> **ABOUT THIS EXERCISE**
Retype the data below, every word of it, exactly.

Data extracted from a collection

□ □ □

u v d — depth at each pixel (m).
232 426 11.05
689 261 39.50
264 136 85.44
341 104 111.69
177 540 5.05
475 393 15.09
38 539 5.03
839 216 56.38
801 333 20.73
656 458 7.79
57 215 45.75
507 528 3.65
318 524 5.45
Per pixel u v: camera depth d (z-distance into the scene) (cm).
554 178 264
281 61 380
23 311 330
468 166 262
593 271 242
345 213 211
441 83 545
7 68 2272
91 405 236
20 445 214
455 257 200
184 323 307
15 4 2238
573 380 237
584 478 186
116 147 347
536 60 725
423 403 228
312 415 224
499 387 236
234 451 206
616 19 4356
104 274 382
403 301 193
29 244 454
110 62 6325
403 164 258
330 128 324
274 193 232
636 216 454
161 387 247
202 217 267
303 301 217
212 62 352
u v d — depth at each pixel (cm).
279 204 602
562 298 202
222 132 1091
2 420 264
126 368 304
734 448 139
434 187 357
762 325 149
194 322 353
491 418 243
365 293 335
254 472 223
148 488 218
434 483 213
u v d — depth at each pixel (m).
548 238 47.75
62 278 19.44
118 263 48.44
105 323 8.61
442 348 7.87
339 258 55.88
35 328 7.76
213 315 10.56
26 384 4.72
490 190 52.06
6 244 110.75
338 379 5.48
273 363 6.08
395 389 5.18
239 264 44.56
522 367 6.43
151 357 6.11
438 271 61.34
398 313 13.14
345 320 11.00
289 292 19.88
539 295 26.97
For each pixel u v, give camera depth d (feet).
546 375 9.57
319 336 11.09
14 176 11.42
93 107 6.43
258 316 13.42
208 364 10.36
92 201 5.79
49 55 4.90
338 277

□ □ □

> **ANSWER FOR THIS EXERCISE**
u v d — depth at each pixel (m).
232 426 11.05
689 261 39.50
264 136 85.44
341 104 111.69
177 540 5.05
475 393 15.09
38 539 5.03
839 216 56.38
801 333 20.73
656 458 7.79
57 215 45.75
507 528 3.65
318 524 5.45
Per pixel u v: camera depth d (z-distance into the scene) (cm).
554 178 264
281 61 380
23 311 330
468 166 262
593 271 242
345 213 211
441 83 545
7 68 2272
91 405 236
20 445 214
455 257 200
184 323 307
15 4 2238
573 380 237
584 478 186
116 147 347
536 60 725
423 403 228
312 415 224
499 387 236
234 451 206
616 19 4356
104 274 382
403 301 193
29 244 454
110 62 6325
403 164 258
330 128 324
274 193 232
636 216 454
161 387 247
202 217 267
303 301 217
212 62 352
u v d — depth at each pixel (cm).
279 204 602
562 298 202
222 132 1091
2 420 264
126 368 304
734 448 139
434 187 357
762 325 149
194 322 353
491 418 243
365 293 335
254 472 223
148 488 218
434 483 213
u v d — depth at each pixel (m).
548 238 47.75
62 278 19.44
118 263 48.44
105 323 8.61
442 348 7.87
339 258 55.88
35 328 7.76
213 315 10.56
26 384 4.72
490 190 52.06
6 244 110.75
338 379 5.48
273 363 6.08
395 389 5.18
239 264 44.56
522 367 6.43
151 357 6.11
438 271 61.34
398 313 13.14
345 320 11.00
289 292 19.88
539 295 26.97
For each pixel u v, give camera depth d (feet).
546 375 9.57
319 336 11.09
14 176 11.42
93 107 6.43
258 316 13.42
208 364 10.36
92 201 5.79
49 55 4.90
338 277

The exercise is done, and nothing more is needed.